Data listing:
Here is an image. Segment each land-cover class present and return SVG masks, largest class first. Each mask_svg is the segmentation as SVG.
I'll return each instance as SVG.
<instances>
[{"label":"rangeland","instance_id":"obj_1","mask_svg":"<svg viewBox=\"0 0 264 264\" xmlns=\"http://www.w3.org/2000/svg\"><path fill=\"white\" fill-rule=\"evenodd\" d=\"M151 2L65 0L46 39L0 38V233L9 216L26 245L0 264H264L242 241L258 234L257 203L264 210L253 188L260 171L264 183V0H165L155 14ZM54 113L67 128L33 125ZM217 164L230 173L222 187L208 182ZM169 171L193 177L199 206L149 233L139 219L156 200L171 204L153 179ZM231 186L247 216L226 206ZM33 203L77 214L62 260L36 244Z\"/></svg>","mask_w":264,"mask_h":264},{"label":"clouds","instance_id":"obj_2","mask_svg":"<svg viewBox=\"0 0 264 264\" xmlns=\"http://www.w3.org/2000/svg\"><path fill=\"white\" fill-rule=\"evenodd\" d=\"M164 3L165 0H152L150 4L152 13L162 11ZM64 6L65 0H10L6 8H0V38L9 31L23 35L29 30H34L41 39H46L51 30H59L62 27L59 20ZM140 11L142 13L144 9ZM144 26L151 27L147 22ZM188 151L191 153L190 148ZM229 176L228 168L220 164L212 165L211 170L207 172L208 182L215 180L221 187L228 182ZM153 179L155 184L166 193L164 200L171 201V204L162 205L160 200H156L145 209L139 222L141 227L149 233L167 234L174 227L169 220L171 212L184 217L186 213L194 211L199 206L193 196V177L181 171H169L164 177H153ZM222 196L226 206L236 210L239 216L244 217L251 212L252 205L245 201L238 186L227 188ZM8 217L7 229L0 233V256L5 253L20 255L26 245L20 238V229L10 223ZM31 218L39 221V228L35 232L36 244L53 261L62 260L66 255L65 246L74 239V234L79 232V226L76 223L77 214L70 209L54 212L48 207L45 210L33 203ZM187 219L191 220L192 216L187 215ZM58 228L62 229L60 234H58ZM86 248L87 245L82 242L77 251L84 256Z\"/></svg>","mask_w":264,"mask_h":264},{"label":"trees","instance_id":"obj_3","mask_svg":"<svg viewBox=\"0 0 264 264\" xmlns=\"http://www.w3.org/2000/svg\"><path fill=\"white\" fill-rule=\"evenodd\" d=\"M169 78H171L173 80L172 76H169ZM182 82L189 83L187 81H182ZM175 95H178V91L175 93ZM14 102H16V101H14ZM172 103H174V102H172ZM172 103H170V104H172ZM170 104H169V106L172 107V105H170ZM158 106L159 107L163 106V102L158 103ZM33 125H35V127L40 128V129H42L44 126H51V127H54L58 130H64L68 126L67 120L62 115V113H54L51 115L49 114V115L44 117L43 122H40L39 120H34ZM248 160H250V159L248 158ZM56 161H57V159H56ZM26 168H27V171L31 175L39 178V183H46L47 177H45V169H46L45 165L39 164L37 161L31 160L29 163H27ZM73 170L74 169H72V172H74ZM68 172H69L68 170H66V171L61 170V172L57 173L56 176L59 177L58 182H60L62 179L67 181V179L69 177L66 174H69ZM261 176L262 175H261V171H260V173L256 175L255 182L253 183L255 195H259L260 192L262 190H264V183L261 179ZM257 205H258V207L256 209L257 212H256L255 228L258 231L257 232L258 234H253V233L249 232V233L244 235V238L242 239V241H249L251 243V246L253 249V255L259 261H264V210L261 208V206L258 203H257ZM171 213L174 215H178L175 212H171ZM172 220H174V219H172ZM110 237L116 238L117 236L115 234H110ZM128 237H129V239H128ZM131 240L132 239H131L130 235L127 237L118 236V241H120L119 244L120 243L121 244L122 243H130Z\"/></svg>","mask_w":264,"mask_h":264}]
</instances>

What is expected: Retype the material without changes, starting at its first line and ending with the line that contains "<instances>".

Problem solution:
Here is an image. Segment each land-cover class present and return SVG masks, largest class first. Each mask_svg is the segmentation as SVG.
I'll return each instance as SVG.
<instances>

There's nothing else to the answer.